In what appeared as a repeat of the brutal hanging of a BJP worker few days ago, the body of another man was found hanging from a transmission tower in Purulia district of West Bengal. While BJP has launched a scathing attack on the ruling Trinamool Congress (TMC) for its complicity in the alleged ‘political murders’, this is nothing new for the eastern state which has witnessed some of the most grisly murders involving political feud.
Just a few days back, body of Trilochan Mahato was found hanging from a tree without disturbing message on the left on the note left near his body. The note roughly indicated, “This is for doing BJP politics from age 18. Been trying to kill you since the vote. Failed. Today you are dead.”
The flurry of deaths come after the highly controversial Panchayat elections which had reports of large-scale intimidation, assault and booth-rigging. People alleged that they were beaten with sticks by TMC workers when they went to the polling booths to vote.
Statistics to paint a grim picture. As per reports by National Crime Records Bureau In 2014, West Bengal recorded the maximum number of political murders in the country. And this could come as a shocker for few who have mostly associated states like UP and Bihar as the hotbed of political killings. Biswanath Chakraborty, political commentator and academician says, “The society of West Bengal has always been highly politicised and political conflict is increasing day by day.”

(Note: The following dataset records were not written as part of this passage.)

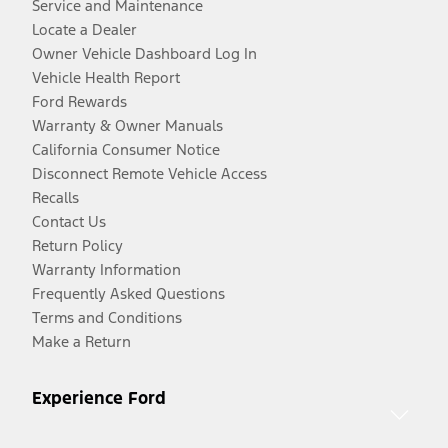
Service and Maintenance
Locate a Dealer
Owner Vehicle Dashboard Log In
Vehicle Health Report
Ford Rewards
Warranty & Owner Manuals
California Consumer Notice
Disconnect Remote Vehicle Access
Recalls
Contact Us
Return Policy
Warranty Information
Frequently Asked Questions
Terms and Conditions
Make a Return
Experience Ford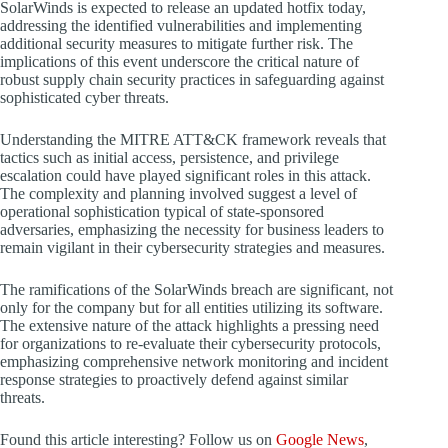
SolarWinds is expected to release an updated hotfix today,
addressing the identified vulnerabilities and implementing
additional security measures to mitigate further risk. The
implications of this event underscore the critical nature of
robust supply chain security practices in safeguarding against
sophisticated cyber threats.
Understanding the MITRE ATT&CK framework reveals that
tactics such as initial access, persistence, and privilege
escalation could have played significant roles in this attack.
The complexity and planning involved suggest a level of
operational sophistication typical of state-sponsored
adversaries, emphasizing the necessity for business leaders to
remain vigilant in their cybersecurity strategies and measures.
The ramifications of the SolarWinds breach are significant, not
only for the company but for all entities utilizing its software.
The extensive nature of the attack highlights a pressing need
for organizations to re-evaluate their cybersecurity protocols,
emphasizing comprehensive network monitoring and incident
response strategies to proactively defend against similar
threats.
Found this article interesting? Follow us on
Google News
,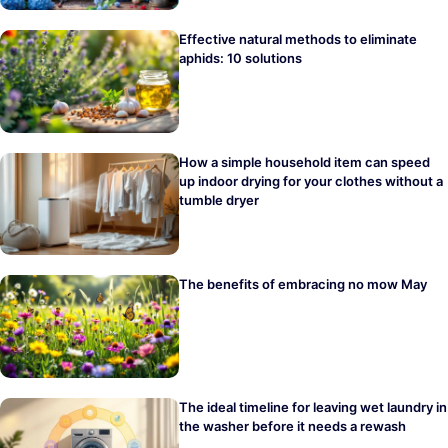
Effective natural methods to eliminate
aphids: 10 solutions
How a simple household item can speed
up indoor drying for your clothes without a
tumble dryer
The benefits of embracing no mow May
The ideal timeline for leaving wet laundry in
the washer before it needs a rewash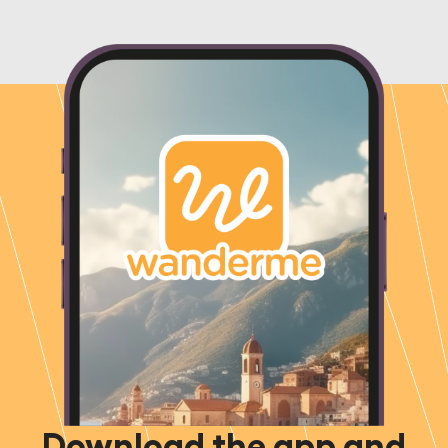
Download the app and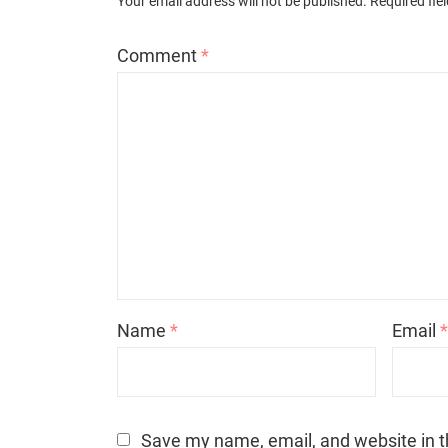
Your email address will not be published.
Required fie
Comment
*
Name
*
Email
Save my name, email, and website in t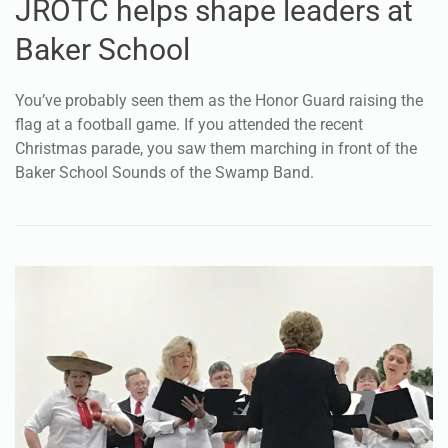
JROTC helps shape leaders at
Baker School
You’ve probably seen them as the Honor Guard raising the
flag at a football game. If you attended the recent
Christmas parade, you saw them marching in front of the
Baker School Sounds of the Swamp Band.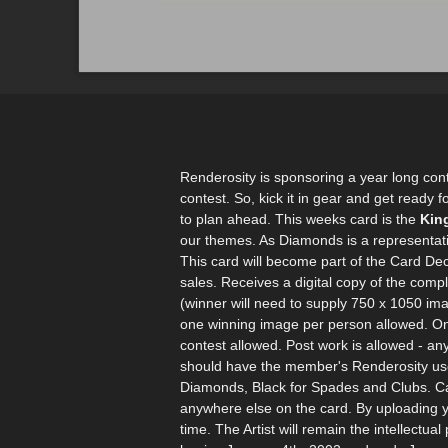
Renderosity is sponsoring a year long con
contest. So, kick it in gear and get ready 
to plan ahead. This weeks card is the
Kin
our themes. As Diamonds is a representatio
This card will become part of the Card Dec
sales. Receives a digital copy of the com
(winner will need to supply 750 x 1050 ima
one winning image per person allowed. On
contest allowed. Post work is allowed - an
should have the member's Renderosity user
Diamonds, Black for Spades and Clubs. Car
anywhere else on the card. By uploading y
time. The Artist will remain the intellect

The Communist Party of India-Marxist (CPI-M) which ruled West Bengal for three decades was a trendsetter in political killings. Party members, in order to stifle dissent, resorted to murders, the brutality of which is unparalleled even today. Some of the infamous incidents are the Sainbari killings in 1970, when CPI-M killers bludgeoned two Congress leaders to death and in an unimaginable act of cruelty, made their mother eat rice which was soaked in their blood. In another case, eleven labourers, said to be supporters of TMC and protesting against land grabbing were killed by CPI-M members in 2000. The prime witness Abdul Khalek was also attacked and injured by CPI-M goons.
But before the arrival of Communist parties, Congress, the grand old party of India had also unleashed its share of violence against dissenters. The period from 1972 to 1977 when Congress ruled has been described by Ashok Mitra, former finance minister of West Bengal as the” hoodlum years“. Youth Congress workers were involved in mass murders of Naxalites and CPI-M cadres. There was an incident during JP movement when JP himself came to Kolkata and his car was intercepted by Congress goons.
It may sound appalling but political violence has been a way of life in West Bengal. Subsequent ruling parties have used assaults and murders in order to crush political opposition. While the state has been relatively tolerant of different views in its intellectual circles and universities, the same cannot be said about its politics.